### Transcribed page text

******

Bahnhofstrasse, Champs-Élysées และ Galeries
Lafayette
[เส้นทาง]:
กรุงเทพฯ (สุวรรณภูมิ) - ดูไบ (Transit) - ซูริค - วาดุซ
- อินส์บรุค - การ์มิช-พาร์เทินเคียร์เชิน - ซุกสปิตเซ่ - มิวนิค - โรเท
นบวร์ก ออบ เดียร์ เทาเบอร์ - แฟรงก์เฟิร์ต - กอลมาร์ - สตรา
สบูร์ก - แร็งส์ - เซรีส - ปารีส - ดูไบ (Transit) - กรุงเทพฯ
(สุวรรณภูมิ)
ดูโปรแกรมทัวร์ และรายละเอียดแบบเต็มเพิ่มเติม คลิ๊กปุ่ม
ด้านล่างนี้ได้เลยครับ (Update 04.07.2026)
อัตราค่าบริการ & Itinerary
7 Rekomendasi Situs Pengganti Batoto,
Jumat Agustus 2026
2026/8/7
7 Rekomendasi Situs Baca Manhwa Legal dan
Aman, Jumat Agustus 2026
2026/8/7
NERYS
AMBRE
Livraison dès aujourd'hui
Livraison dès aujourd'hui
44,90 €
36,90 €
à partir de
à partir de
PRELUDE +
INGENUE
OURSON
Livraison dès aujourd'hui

******

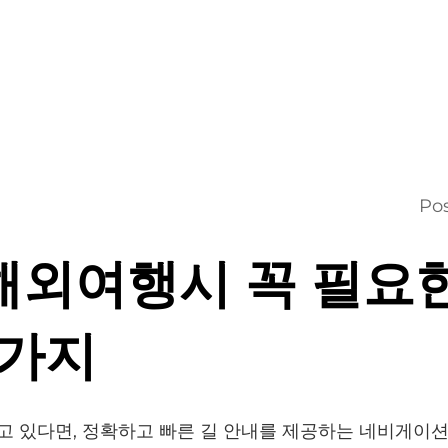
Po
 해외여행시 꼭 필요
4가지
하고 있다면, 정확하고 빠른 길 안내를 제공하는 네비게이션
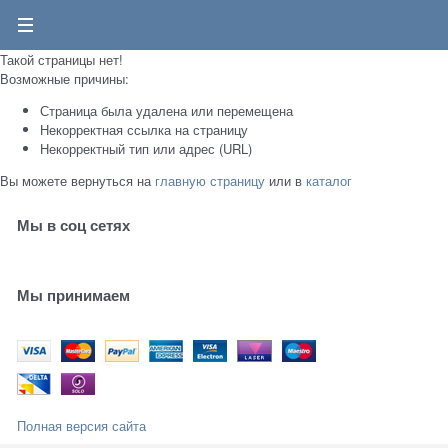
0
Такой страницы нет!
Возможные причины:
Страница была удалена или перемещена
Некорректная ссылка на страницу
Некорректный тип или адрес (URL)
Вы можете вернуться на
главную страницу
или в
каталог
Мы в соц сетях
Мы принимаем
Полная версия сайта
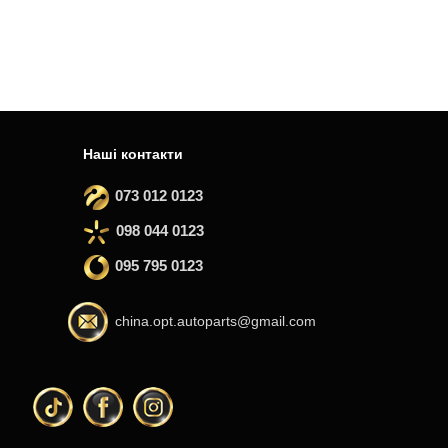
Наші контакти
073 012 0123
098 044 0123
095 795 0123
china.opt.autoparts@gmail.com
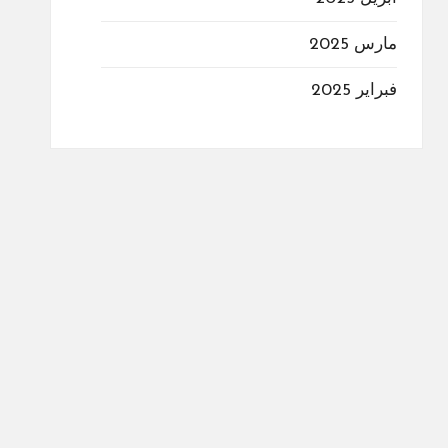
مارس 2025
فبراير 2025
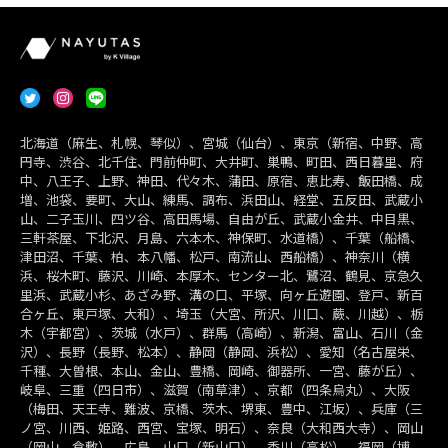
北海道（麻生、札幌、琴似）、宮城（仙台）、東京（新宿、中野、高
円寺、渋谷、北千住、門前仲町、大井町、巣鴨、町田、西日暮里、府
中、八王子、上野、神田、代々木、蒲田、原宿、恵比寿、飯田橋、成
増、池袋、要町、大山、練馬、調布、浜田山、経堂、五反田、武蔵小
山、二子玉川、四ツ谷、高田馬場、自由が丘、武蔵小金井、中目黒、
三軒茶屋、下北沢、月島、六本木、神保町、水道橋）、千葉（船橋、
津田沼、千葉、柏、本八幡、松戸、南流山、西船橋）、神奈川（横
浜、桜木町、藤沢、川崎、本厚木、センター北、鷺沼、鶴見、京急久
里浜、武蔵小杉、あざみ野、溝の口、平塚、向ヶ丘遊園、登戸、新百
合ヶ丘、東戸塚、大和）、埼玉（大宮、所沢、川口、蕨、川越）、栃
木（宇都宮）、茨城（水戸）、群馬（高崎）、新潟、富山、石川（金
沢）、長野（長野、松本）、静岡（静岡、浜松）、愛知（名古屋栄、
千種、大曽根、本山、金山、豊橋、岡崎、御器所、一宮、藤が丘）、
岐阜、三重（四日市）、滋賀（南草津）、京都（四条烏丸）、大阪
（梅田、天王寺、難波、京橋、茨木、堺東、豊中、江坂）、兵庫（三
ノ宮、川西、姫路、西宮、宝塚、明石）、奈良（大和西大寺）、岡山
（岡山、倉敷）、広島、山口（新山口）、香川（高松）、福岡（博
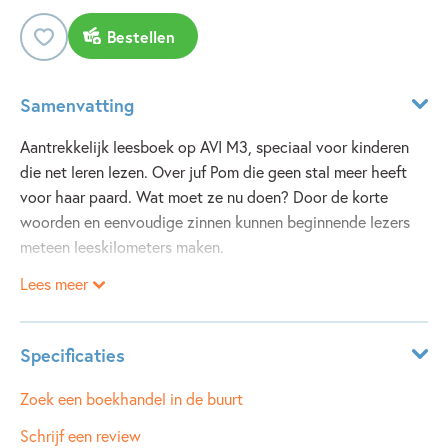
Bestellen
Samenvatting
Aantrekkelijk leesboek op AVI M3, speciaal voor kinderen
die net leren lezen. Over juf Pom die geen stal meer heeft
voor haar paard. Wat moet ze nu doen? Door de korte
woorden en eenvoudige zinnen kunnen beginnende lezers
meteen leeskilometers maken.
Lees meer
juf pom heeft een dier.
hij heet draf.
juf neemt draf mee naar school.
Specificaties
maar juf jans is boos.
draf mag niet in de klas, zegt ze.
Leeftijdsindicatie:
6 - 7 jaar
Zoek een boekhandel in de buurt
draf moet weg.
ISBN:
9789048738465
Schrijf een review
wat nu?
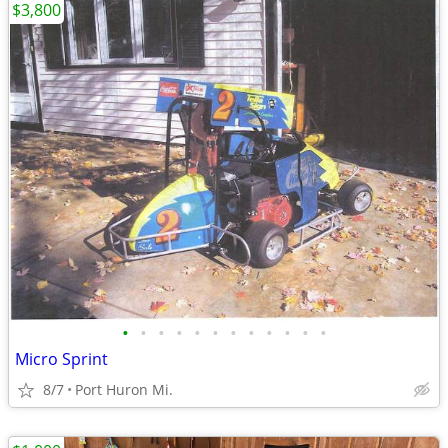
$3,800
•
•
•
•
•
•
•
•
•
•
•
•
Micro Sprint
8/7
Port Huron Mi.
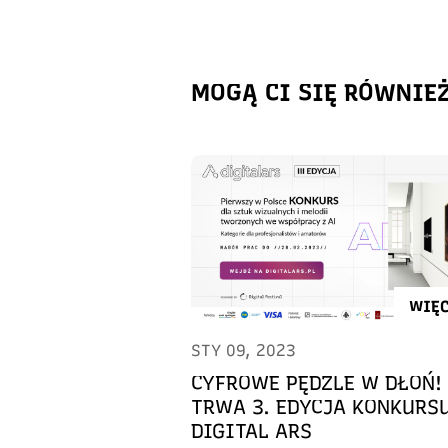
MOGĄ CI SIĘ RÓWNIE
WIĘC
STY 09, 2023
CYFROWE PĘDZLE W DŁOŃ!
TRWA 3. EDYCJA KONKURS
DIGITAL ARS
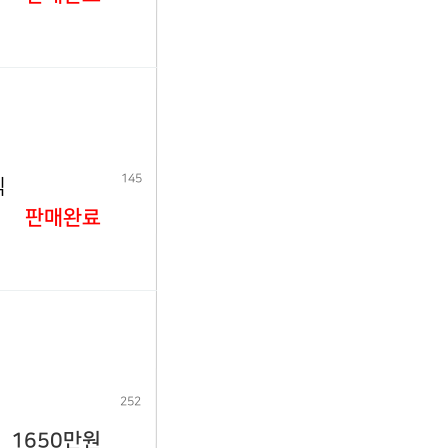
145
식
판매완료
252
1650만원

******

Please repeat, word for word, the lines in the entries above, starting at the line that contains "Bahnhofstrasse, Champs-Élysées และ Galeries" and ending at the line that contains "อัตราค่าบริการ & Itinerary", with both of those lines included.

### Solution to the problem
Bahnhofstrasse, Champs-Élysées และ Galeries
Lafayette
[เส้นทาง]:
กรุงเทพฯ (สุวรรณภูมิ) - ดูไบ (Transit) - ซูริค - วาดุซ
- อินส์บรุค - การ์มิช-พาร์เทินเคียร์เชิน - ซุกสปิตเซ่ - มิวนิค - โรเท
นบวร์ก ออบ เดียร์ เทาเบอร์ - แฟรงก์เฟิร์ต - กอลมาร์ - สตรา
สบูร์ก - แร็งส์ - เซรีส - ปารีส - ดูไบ (Transit) - กรุงเทพฯ
(สุวรรณภูมิ)
ดูโปรแกรมทัวร์ และรายละเอียดแบบเต็มเพิ่มเติม คลิ๊กปุ่ม
ด้านล่างนี้ได้เลยครับ (Update 04.07.2026)
อัตราค่าบริการ & Itinerary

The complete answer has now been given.